Brewers Salvage Disappointing Series With 4-1 Win



From Sportsline.com:

Tomo Ohka bounced two pitches way in front of the plate -- one landed in the grass, the other in the dirt -- and threw another that registered 58 mph on the ballpark's radar gun.

Everything else was amazingly good.

In a sign that he has fully recovered from shoulder problems, Ohka allowed only three hits in eight innings Sunday, helping the struggling Milwaukee Brewers beat the Cincinnati Reds 4-1 to avoid a three-game sweep.

After two weeks of nothing but bad news, the Brewers needed a little relief. Ohka (3-1) gave it to them, along with a bullpen that has been their undoing.

"I understand what this means to the team," Ohka said.

It meant a lot, and provided a glimmer of hope that things can now get better.

Ohka gave up a pair of singles and Brandon Phillips' homer in the eighth, the deepest he has pitched into any game this season. The right-hander struck out a season-high seven and walked only one, throwing 110 pitches.

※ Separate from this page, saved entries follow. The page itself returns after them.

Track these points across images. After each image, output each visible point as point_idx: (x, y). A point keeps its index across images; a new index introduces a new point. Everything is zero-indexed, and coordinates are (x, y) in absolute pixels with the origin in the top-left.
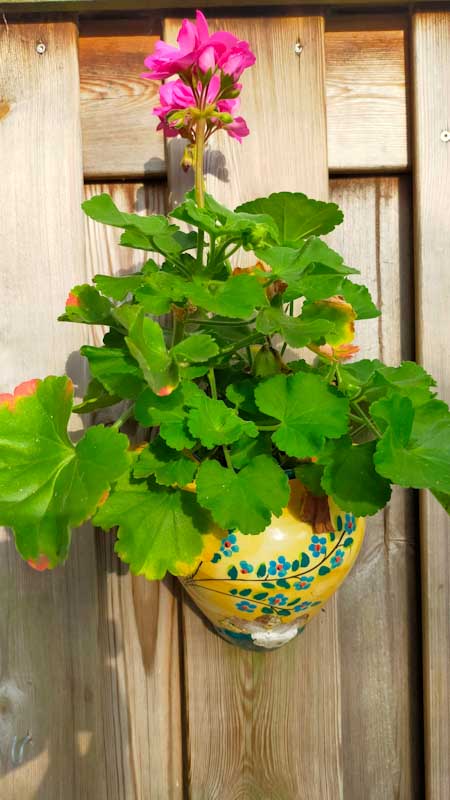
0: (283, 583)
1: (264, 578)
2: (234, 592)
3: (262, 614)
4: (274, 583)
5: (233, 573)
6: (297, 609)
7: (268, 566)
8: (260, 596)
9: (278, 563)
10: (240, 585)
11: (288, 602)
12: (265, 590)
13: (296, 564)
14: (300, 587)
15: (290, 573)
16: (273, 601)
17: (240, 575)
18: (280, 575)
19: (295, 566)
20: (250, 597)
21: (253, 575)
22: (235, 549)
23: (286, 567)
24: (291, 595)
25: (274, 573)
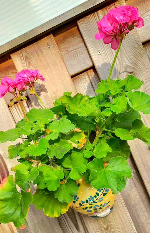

"We couldn't get a thing going against him," Reds manager Jerry Narron said. "I don't know. I'd like to say he changed speeds -- he threw one up there at 58 mph, threw one off the grass. He did what he had to do to get us out."

Brady Clark singled home a pair of runs off left-hander Eric Milton (6-6), and the Brewers tacked on two in the seventh against recently acquired reliever Gary Majewski -- a comforting cushion for the NL's worst bullpen.

"You want to get the early lead, but you also don't want to stop," Clark said. "You want to add to it. They can get five runs real quick here."

Milwaukee won for only the third time in 12 games, a slide that has dropped the Brewers from 2½ games out in the NL Central to a double-digit deficit. The bullpen has been the biggest problem -- closer Derrick Turnbow lost his job after another meltdown on Friday night that included a couple of four-pitch walks.

Dan Kolb, who will close games for now, pitched the ninth to earn his first save this season. With Turnbow watching from a bullpen bench, Kolb gave up two singles before retiring Scott Hatteberg on a comebacker for the final out.

"Kolb threw strikes -- just what we want our relievers to do to get groundballs," manager Ned Yost said.